When you’ve been selling on Amazon long enough, it becomes extremely apparent that they introduce needless friction to sellers in order to save money. Much like how the IRS knows exactly what you owe in taxes but makes you figure it out yourself, Amazon knows when they’ve screwed up and owe you compensation, but they’re most definitely not going to proactively reimburse you.
The most common case is that they lose inventory that you’ve sent into their warehouses. You ship 1000 units, they finish receiving and close the shipment having found only 950. Do they trigger an automated notification about this so you can investigate? They do not.
The good news is that if you do find out that inventory is missing, all you have to do is open a case with seller support and provide an invoice, and Amazon will reimburse you.
============================================================
## PROBLEM TO WORK ON
According to the passage about Amazon seller reimbursements, what must a seller provide when opening a case with seller support about missing inventory? The items that come next are not needed for the task.

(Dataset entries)
============================================================
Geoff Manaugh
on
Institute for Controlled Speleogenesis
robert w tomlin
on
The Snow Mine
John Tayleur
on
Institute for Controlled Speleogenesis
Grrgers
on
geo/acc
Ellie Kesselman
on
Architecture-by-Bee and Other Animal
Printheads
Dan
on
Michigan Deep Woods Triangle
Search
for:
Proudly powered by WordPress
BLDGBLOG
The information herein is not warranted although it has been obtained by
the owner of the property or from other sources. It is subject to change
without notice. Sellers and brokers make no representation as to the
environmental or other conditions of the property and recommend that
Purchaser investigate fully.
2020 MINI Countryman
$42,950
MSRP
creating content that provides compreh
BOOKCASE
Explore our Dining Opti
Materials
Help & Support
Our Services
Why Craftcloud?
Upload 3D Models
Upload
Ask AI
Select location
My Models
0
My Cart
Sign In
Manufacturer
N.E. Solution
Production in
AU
============================================================
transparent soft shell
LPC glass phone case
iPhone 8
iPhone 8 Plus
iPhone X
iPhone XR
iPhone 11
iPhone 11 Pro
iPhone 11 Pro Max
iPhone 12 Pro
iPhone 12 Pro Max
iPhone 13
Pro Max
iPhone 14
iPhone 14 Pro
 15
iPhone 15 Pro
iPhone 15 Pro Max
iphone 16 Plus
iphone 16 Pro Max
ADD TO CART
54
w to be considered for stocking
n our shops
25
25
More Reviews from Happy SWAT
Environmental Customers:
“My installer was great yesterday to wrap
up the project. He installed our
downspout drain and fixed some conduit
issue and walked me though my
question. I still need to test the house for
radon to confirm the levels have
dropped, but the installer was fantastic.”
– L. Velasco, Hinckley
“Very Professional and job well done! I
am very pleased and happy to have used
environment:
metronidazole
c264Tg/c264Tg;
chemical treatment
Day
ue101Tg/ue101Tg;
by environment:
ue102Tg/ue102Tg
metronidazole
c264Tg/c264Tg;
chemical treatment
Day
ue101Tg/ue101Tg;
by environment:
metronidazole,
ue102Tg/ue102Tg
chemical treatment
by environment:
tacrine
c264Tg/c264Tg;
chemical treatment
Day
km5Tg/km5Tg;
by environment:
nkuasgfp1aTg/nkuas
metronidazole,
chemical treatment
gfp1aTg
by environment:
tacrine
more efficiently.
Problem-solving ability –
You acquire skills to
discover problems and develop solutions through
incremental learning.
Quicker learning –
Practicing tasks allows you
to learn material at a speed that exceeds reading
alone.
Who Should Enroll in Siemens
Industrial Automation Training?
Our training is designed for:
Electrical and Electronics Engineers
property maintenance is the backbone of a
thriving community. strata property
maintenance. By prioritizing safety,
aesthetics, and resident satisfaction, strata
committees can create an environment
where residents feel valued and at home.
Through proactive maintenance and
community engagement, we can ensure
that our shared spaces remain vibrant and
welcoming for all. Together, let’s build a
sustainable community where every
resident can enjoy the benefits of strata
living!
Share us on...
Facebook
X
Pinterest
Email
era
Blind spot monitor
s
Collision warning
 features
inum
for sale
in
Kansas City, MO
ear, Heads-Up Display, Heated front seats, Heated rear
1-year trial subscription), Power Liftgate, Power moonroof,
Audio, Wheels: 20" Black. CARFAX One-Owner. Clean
============================================================
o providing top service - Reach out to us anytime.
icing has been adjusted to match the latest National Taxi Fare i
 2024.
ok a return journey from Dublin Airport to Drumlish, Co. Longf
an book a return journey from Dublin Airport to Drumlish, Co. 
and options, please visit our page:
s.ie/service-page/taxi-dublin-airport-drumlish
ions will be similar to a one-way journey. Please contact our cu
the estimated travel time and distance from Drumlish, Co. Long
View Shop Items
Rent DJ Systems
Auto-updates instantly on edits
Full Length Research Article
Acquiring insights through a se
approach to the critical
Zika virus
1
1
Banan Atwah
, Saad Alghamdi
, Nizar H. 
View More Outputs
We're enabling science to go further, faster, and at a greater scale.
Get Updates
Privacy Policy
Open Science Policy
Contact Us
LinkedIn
============================================================
## RESPONSE FOR THIS EXERCISE
An invoice.